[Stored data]
┄┄┄┄┄┄

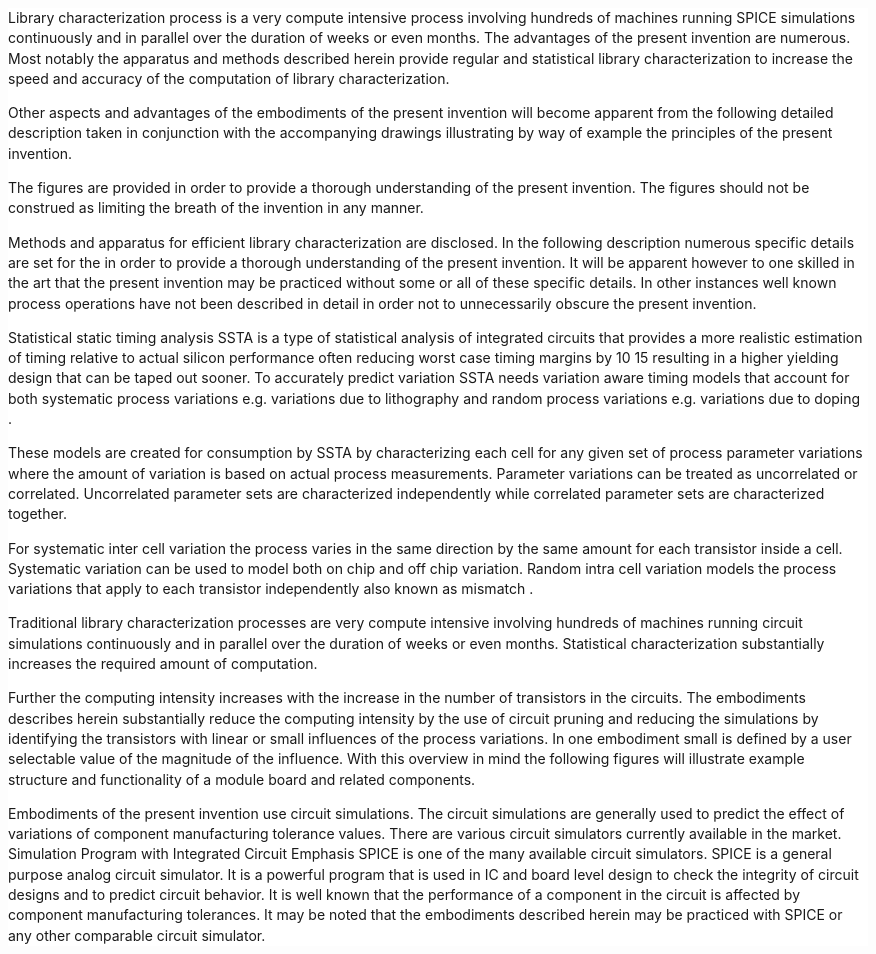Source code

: Library characterization process is a very compute intensive process involving hundreds of machines running SPICE simulations continuously and in parallel over the duration of weeks or even months. The advantages of the present invention are numerous. Most notably the apparatus and methods described herein provide regular and statistical library characterization to increase the speed and accuracy of the computation of library characterization.

Other aspects and advantages of the embodiments of the present invention will become apparent from the following detailed description taken in conjunction with the accompanying drawings illustrating by way of example the principles of the present invention.

The figures are provided in order to provide a thorough understanding of the present invention. The figures should not be construed as limiting the breath of the invention in any manner.

Methods and apparatus for efficient library characterization are disclosed. In the following description numerous specific details are set for the in order to provide a thorough understanding of the present invention. It will be apparent however to one skilled in the art that the present invention may be practiced without some or all of these specific details. In other instances well known process operations have not been described in detail in order not to unnecessarily obscure the present invention.

Statistical static timing analysis SSTA is a type of statistical analysis of integrated circuits that provides a more realistic estimation of timing relative to actual silicon performance often reducing worst case timing margins by 10 15 resulting in a higher yielding design that can be taped out sooner. To accurately predict variation SSTA needs variation aware timing models that account for both systematic process variations e.g. variations due to lithography and random process variations e.g. variations due to doping .

These models are created for consumption by SSTA by characterizing each cell for any given set of process parameter variations where the amount of variation is based on actual process measurements. Parameter variations can be treated as uncorrelated or correlated. Uncorrelated parameter sets are characterized independently while correlated parameter sets are characterized together.

For systematic inter cell variation the process varies in the same direction by the same amount for each transistor inside a cell. Systematic variation can be used to model both on chip and off chip variation. Random intra cell variation models the process variations that apply to each transistor independently also known as mismatch .

Traditional library characterization processes are very compute intensive involving hundreds of machines running circuit simulations continuously and in parallel over the duration of weeks or even months. Statistical characterization substantially increases the required amount of computation.

Further the computing intensity increases with the increase in the number of transistors in the circuits. The embodiments describes herein substantially reduce the computing intensity by the use of circuit pruning and reducing the simulations by identifying the transistors with linear or small influences of the process variations. In one embodiment small is defined by a user selectable value of the magnitude of the influence. With this overview in mind the following figures will illustrate example structure and functionality of a module board and related components.

Embodiments of the present invention use circuit simulations. The circuit simulations are generally used to predict the effect of variations of component manufacturing tolerance values. There are various circuit simulators currently available in the market. Simulation Program with Integrated Circuit Emphasis SPICE is one of the many available circuit simulators. SPICE is a general purpose analog circuit simulator. It is a powerful program that is used in IC and board level design to check the integrity of circuit designs and to predict circuit behavior. It is well known that the performance of a component in the circuit is affected by component manufacturing tolerances. It may be noted that the embodiments described herein may be practiced with SPICE or any other comparable circuit simulator.

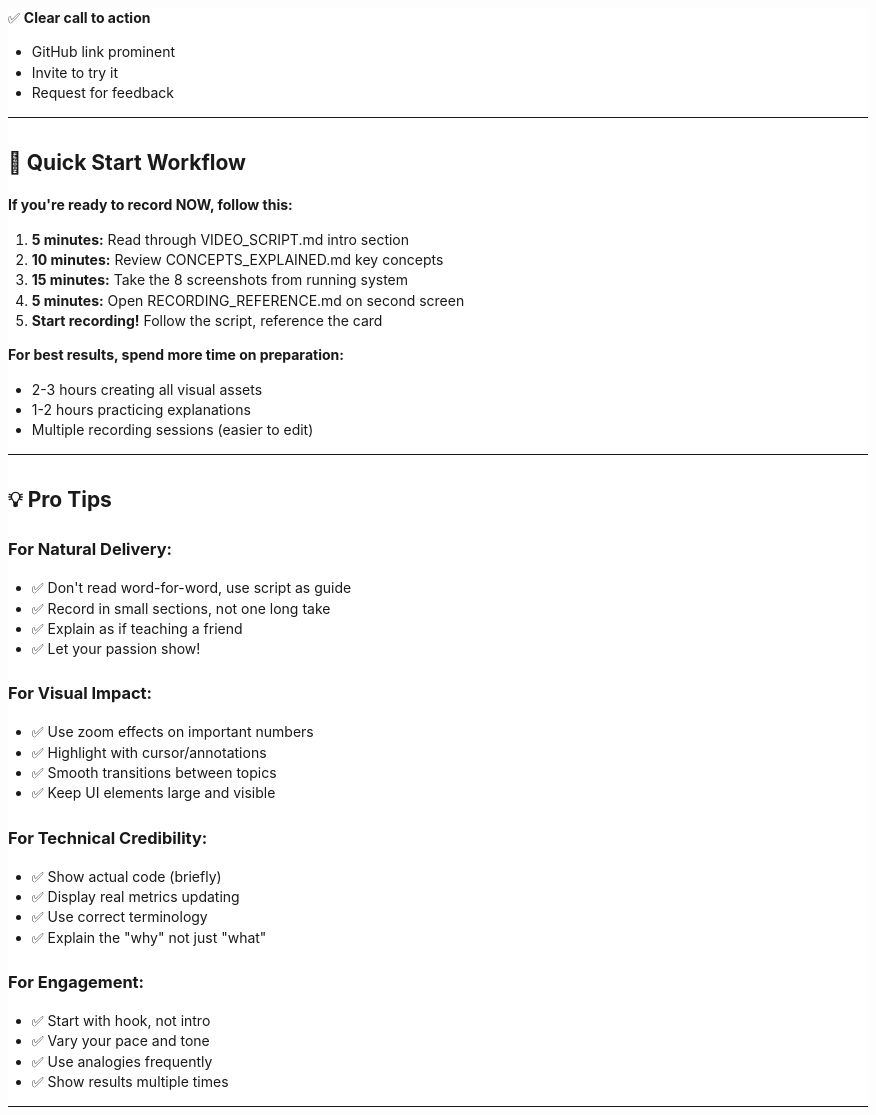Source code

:✅ **Clear call to action**
- GitHub link prominent
- Invite to try it
- Request for feedback

---

## 🚀 Quick Start Workflow

**If you're ready to record NOW, follow this:**

1. **5 minutes:** Read through VIDEO_SCRIPT.md intro section
2. **10 minutes:** Review CONCEPTS_EXPLAINED.md key concepts
3. **15 minutes:** Take the 8 screenshots from running system
4. **5 minutes:** Open RECORDING_REFERENCE.md on second screen
5. **Start recording!** Follow the script, reference the card

**For best results, spend more time on preparation:**
- 2-3 hours creating all visual assets
- 1-2 hours practicing explanations
- Multiple recording sessions (easier to edit)

---

## 💡 Pro Tips

### For Natural Delivery:
- ✅ Don't read word-for-word, use script as guide
- ✅ Record in small sections, not one long take
- ✅ Explain as if teaching a friend
- ✅ Let your passion show!

### For Visual Impact:
- ✅ Use zoom effects on important numbers
- ✅ Highlight with cursor/annotations
- ✅ Smooth transitions between topics
- ✅ Keep UI elements large and visible

### For Technical Credibility:
- ✅ Show actual code (briefly)
- ✅ Display real metrics updating
- ✅ Use correct terminology
- ✅ Explain the "why" not just "what"

### For Engagement:
- ✅ Start with hook, not intro
- ✅ Vary your pace and tone
- ✅ Use analogies frequently
- ✅ Show results multiple times

---
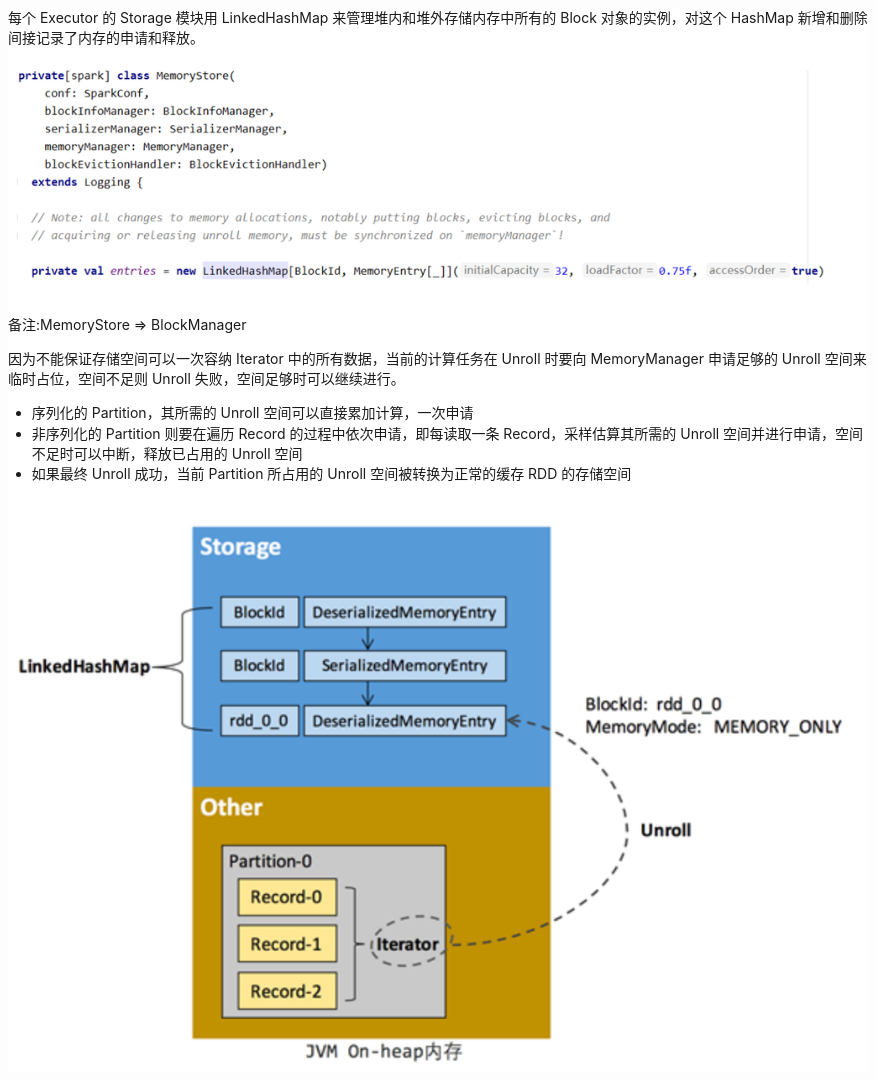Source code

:每个 Executor 的 Storage 模块用 LinkedHashMap 来管理堆内和堆外存储内存中所有的 Block 对象的实例，对这个 HashMap 新增和删除间接记录了内存的申请和释放。

![RDD缓存过程2](图片/RDD缓存过程2.png)

备注:MemoryStore => BlockManager

因为不能保证存储空间可以一次容纳 Iterator 中的所有数据，当前的计算任务在 Unroll 时要向 MemoryManager 申请足够的 Unroll 空间来临时占位，空间不足则 Unroll 失败，空间足够时可以继续进行。

* 序列化的 Partition，其所需的 Unroll 空间可以直接累加计算，一次申请 
* 非序列化的 Partition 则要在遍历 Record 的过程中依次申请，即每读取一条 Record，采样估算其所需的 Unroll 空间并进行申请，空间不足时可以中断，释放已占用的 Unroll 空间
* 如果最终 Unroll 成功，当前 Partition 所占用的 Unroll 空间被转换为正常的缓存 RDD 的存储空间

![RDD缓存过程3](图片/RDD缓存过程3.png)
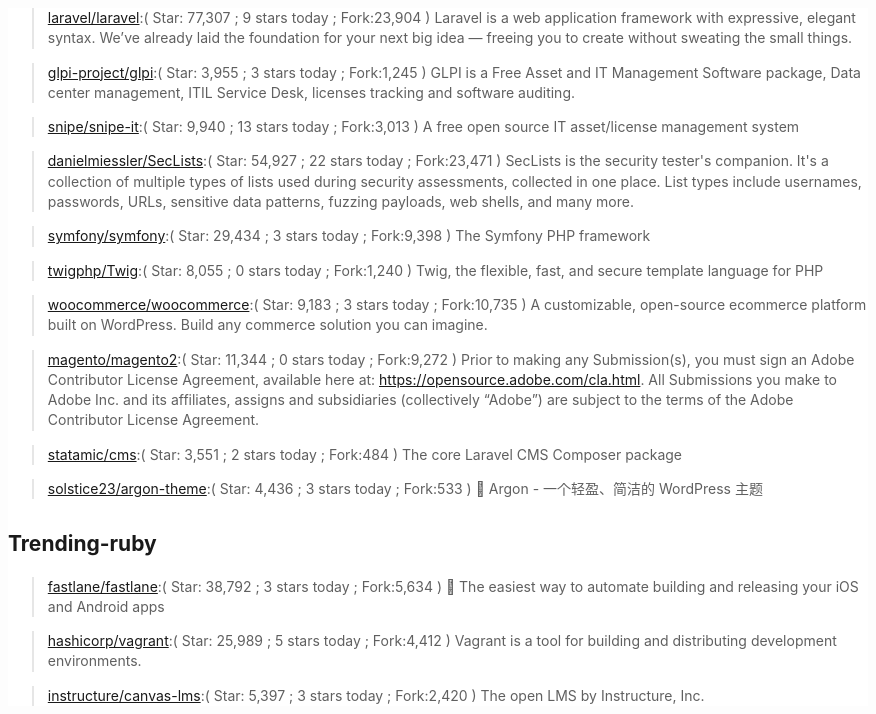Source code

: > [laravel/laravel](https://github.com/laravel/laravel):( Star: 77,307 ; 9 stars today ; Fork:23,904 ) 
 > Laravel is a web application framework with expressive, elegant syntax. We’ve already laid the foundation for your next big idea — freeing you to create without sweating the small things.

> [glpi-project/glpi](https://github.com/glpi-project/glpi):( Star: 3,955 ; 3 stars today ; Fork:1,245 ) 
 > GLPI is a Free Asset and IT Management Software package, Data center management, ITIL Service Desk, licenses tracking and software auditing.

> [snipe/snipe-it](https://github.com/snipe/snipe-it):( Star: 9,940 ; 13 stars today ; Fork:3,013 ) 
 > A free open source IT asset/license management system

> [danielmiessler/SecLists](https://github.com/danielmiessler/SecLists):( Star: 54,927 ; 22 stars today ; Fork:23,471 ) 
 > SecLists is the security tester's companion. It's a collection of multiple types of lists used during security assessments, collected in one place. List types include usernames, passwords, URLs, sensitive data patterns, fuzzing payloads, web shells, and many more.

> [symfony/symfony](https://github.com/symfony/symfony):( Star: 29,434 ; 3 stars today ; Fork:9,398 ) 
 > The Symfony PHP framework

> [twigphp/Twig](https://github.com/twigphp/Twig):( Star: 8,055 ; 0 stars today ; Fork:1,240 ) 
 > Twig, the flexible, fast, and secure template language for PHP

> [woocommerce/woocommerce](https://github.com/woocommerce/woocommerce):( Star: 9,183 ; 3 stars today ; Fork:10,735 ) 
 > A customizable, open-source ecommerce platform built on WordPress. Build any commerce solution you can imagine.

> [magento/magento2](https://github.com/magento/magento2):( Star: 11,344 ; 0 stars today ; Fork:9,272 ) 
 > Prior to making any Submission(s), you must sign an Adobe Contributor License Agreement, available here at: https://opensource.adobe.com/cla.html. All Submissions you make to Adobe Inc. and its affiliates, assigns and subsidiaries (collectively “Adobe”) are subject to the terms of the Adobe Contributor License Agreement.

> [statamic/cms](https://github.com/statamic/cms):( Star: 3,551 ; 2 stars today ; Fork:484 ) 
 > The core Laravel CMS Composer package

> [solstice23/argon-theme](https://github.com/solstice23/argon-theme):( Star: 4,436 ; 3 stars today ; Fork:533 ) 
 > 📖 Argon - 一个轻盈、简洁的 WordPress 主题

## Trending-ruby
> [fastlane/fastlane](https://github.com/fastlane/fastlane):( Star: 38,792 ; 3 stars today ; Fork:5,634 ) 
 > 🚀 The easiest way to automate building and releasing your iOS and Android apps

> [hashicorp/vagrant](https://github.com/hashicorp/vagrant):( Star: 25,989 ; 5 stars today ; Fork:4,412 ) 
 > Vagrant is a tool for building and distributing development environments.

> [instructure/canvas-lms](https://github.com/instructure/canvas-lms):( Star: 5,397 ; 3 stars today ; Fork:2,420 ) 
 > The open LMS by Instructure, Inc.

┄┄┄┄┄┄

→ **THE TASK**: A verbatim transcript of the entries above is required, with the pictures left out.

→ **PROBLEM SOLUTION**:
Source code

: Library characterization process is a very compute intensive process involving hundreds of machines running SPICE simulations continuously and in parallel over the duration of weeks or even months. The advantages of the present invention are numerous. Most notably the apparatus and methods described herein provide regular and statistical library characterization to increase the speed and accuracy of the computation of library characterization.

Other aspects and advantages of the embodiments of the present invention will become apparent from the following detailed description taken in conjunction with the accompanying drawings illustrating by way of example the principles of the present invention.

The figures are provided in order to provide a thorough understanding of the present invention. The figures should not be construed as limiting the breath of the invention in any manner.

Methods and apparatus for efficient library characterization are disclosed. In the following description numerous specific details are set for the in order to provide a thorough understanding of the present invention. It will be apparent however to one skilled in the art that the present invention may be practiced without some or all of these specific details. In other instances well known process operations have not been described in detail in order not to unnecessarily obscure the present invention.

Statistical static timing analysis SSTA is a type of statistical analysis of integrated circuits that provides a more realistic estimation of timing relative to actual silicon performance often reducing worst case timing margins by 10 15 resulting in a higher yielding design that can be taped out sooner. To accurately predict variation SSTA needs variation aware timing models that account for both systematic process variations e.g. variations due to lithography and random process variations e.g. variations due to doping .

These models are created for consumption by SSTA by characterizing each cell for any given set of process parameter variations where the amount of variation is based on actual process measurements. Parameter variations can be treated as uncorrelated or correlated. Uncorrelated parameter sets are characterized independently while correlated parameter sets are characterized together.

For systematic inter cell variation the process varies in the same direction by the same amount for each transistor inside a cell. Systematic variation can be used to model both on chip and off chip variation. Random intra cell variation models the process variations that apply to each transistor independently also known as mismatch .

Traditional library characterization processes are very compute intensive involving hundreds of machines running circuit simulations continuously and in parallel over the duration of weeks or even months. Statistical characterization substantially increases the required amount of computation.

Further the computing intensity increases with the increase in the number of transistors in the circuits. The embodiments describes herein substantially reduce the computing intensity by the use of circuit pruning and reducing the simulations by identifying the transistors with linear or small influences of the process variations. In one embodiment small is defined by a user selectable value of the magnitude of the influence. With this overview in mind the following figures will illustrate example structure and functionality of a module board and related components.

Embodiments of the present invention use circuit simulations. The circuit simulations are generally used to predict the effect of variations of component manufacturing tolerance values. There are various circuit simulators currently available in the market. Simulation Program with Integrated Circuit Emphasis SPICE is one of the many available circuit simulators. SPICE is a general purpose analog circuit simulator. It is a powerful program that is used in IC and board level design to check the integrity of circuit designs and to predict circuit behavior. It is well known that the performance of a component in the circuit is affected by component manufacturing tolerances. It may be noted that the embodiments described herein may be practiced with SPICE or any other comparable circuit simulator.

Source code

:✅ **Clear call to action**
- GitHub link prominent
- Invite to try it
- Request for feedback

---

## 🚀 Quick Start Workflow

**If you're ready to record NOW, follow this:**

1. **5 minutes:** Read through VIDEO_SCRIPT.md intro section
2. **10 minutes:** Review CONCEPTS_EXPLAINED.md key concepts
3. **15 minutes:** Take the 8 screenshots from running system
4. **5 minutes:** Open RECORDING_REFERENCE.md on second screen
5. **Start recording!** Follow the script, reference the card

**For best results, spend more time on preparation:**
- 2-3 hours creating all visual assets
- 1-2 hours practicing explanations
- Multiple recording sessions (easier to edit)

---

## 💡 Pro Tips

### For Natural Delivery:
- ✅ Don't read word-for-word, use script as guide
- ✅ Record in small sections, not one long take
- ✅ Explain as if teaching a friend
- ✅ Let your passion show!

### For Visual Impact:
- ✅ Use zoom effects on important numbers
- ✅ Highlight with cursor/annotations
- ✅ Smooth transitions between topics
- ✅ Keep UI elements large and visible

### For Technical Credibility:
- ✅ Show actual code (briefly)
- ✅ Display real metrics updating
- ✅ Use correct terminology
- ✅ Explain the "why" not just "what"

### For Engagement:
- ✅ Start with hook, not intro
- ✅ Vary your pace and tone
- ✅ Use analogies frequently
- ✅ Show results multiple times

---
Source code

:每个 Executor 的 Storage 模块用 LinkedHashMap 来管理堆内和堆外存储内存中所有的 Block 对象的实例，对这个 HashMap 新增和删除间接记录了内存的申请和释放。

![RDD缓存过程2](图片/RDD缓存过程2.png)

备注:MemoryStore => BlockManager

因为不能保证存储空间可以一次容纳 Iterator 中的所有数据，当前的计算任务在 Unroll 时要向 MemoryManager 申请足够的 Unroll 空间来临时占位，空间不足则 Unroll 失败，空间足够时可以继续进行。

* 序列化的 Partition，其所需的 Unroll 空间可以直接累加计算，一次申请 
* 非序列化的 Partition 则要在遍历 Record 的过程中依次申请，即每读取一条 Record，采样估算其所需的 Unroll 空间并进行申请，空间不足时可以中断，释放已占用的 Unroll 空间
* 如果最终 Unroll 成功，当前 Partition 所占用的 Unroll 空间被转换为正常的缓存 RDD 的存储空间

![RDD缓存过程3](图片/RDD缓存过程3.png)
Source code

: > [laravel/laravel](https://github.com/laravel/laravel):( Star: 77,307 ; 9 stars today ; Fork:23,904 ) 
 > Laravel is a web application framework with expressive, elegant syntax. We’ve already laid the foundation for your next big idea — freeing you to create without sweating the small things.

> [glpi-project/glpi](https://github.com/glpi-project/glpi):( Star: 3,955 ; 3 stars today ; Fork:1,245 ) 
 > GLPI is a Free Asset and IT Management Software package, Data center management, ITIL Service Desk, licenses tracking and software auditing.

> [snipe/snipe-it](https://github.com/snipe/snipe-it):( Star: 9,940 ; 13 stars today ; Fork:3,013 ) 
 > A free open source IT asset/license management system

> [danielmiessler/SecLists](https://github.com/danielmiessler/SecLists):( Star: 54,927 ; 22 stars today ; Fork:23,471 ) 
 > SecLists is the security tester's companion. It's a collection of multiple types of lists used during security assessments, collected in one place. List types include usernames, passwords, URLs, sensitive data patterns, fuzzing payloads, web shells, and many more.

> [symfony/symfony](https://github.com/symfony/symfony):( Star: 29,434 ; 3 stars today ; Fork:9,398 ) 
 > The Symfony PHP framework

> [twigphp/Twig](https://github.com/twigphp/Twig):( Star: 8,055 ; 0 stars today ; Fork:1,240 ) 
 > Twig, the flexible, fast, and secure template language for PHP

> [woocommerce/woocommerce](https://github.com/woocommerce/woocommerce):( Star: 9,183 ; 3 stars today ; Fork:10,735 ) 
 > A customizable, open-source ecommerce platform built on WordPress. Build any commerce solution you can imagine.

> [magento/magento2](https://github.com/magento/magento2):( Star: 11,344 ; 0 stars today ; Fork:9,272 ) 
 > Prior to making any Submission(s), you must sign an Adobe Contributor License Agreement, available here at: https://opensource.adobe.com/cla.html. All Submissions you make to Adobe Inc. and its affiliates, assigns and subsidiaries (collectively “Adobe”) are subject to the terms of the Adobe Contributor License Agreement.

> [statamic/cms](https://github.com/statamic/cms):( Star: 3,551 ; 2 stars today ; Fork:484 ) 
 > The core Laravel CMS Composer package

> [solstice23/argon-theme](https://github.com/solstice23/argon-theme):( Star: 4,436 ; 3 stars today ; Fork:533 ) 
 > 📖 Argon - 一个轻盈、简洁的 WordPress 主题

## Trending-ruby
> [fastlane/fastlane](https://github.com/fastlane/fastlane):( Star: 38,792 ; 3 stars today ; Fork:5,634 ) 
 > 🚀 The easiest way to automate building and releasing your iOS and Android apps

> [hashicorp/vagrant](https://github.com/hashicorp/vagrant):( Star: 25,989 ; 5 stars today ; Fork:4,412 ) 
 > Vagrant is a tool for building and distributing development environments.

> [instructure/canvas-lms](https://github.com/instructure/canvas-lms):( Star: 5,397 ; 3 stars today ; Fork:2,420 ) 
 > The open LMS by Instructure, Inc.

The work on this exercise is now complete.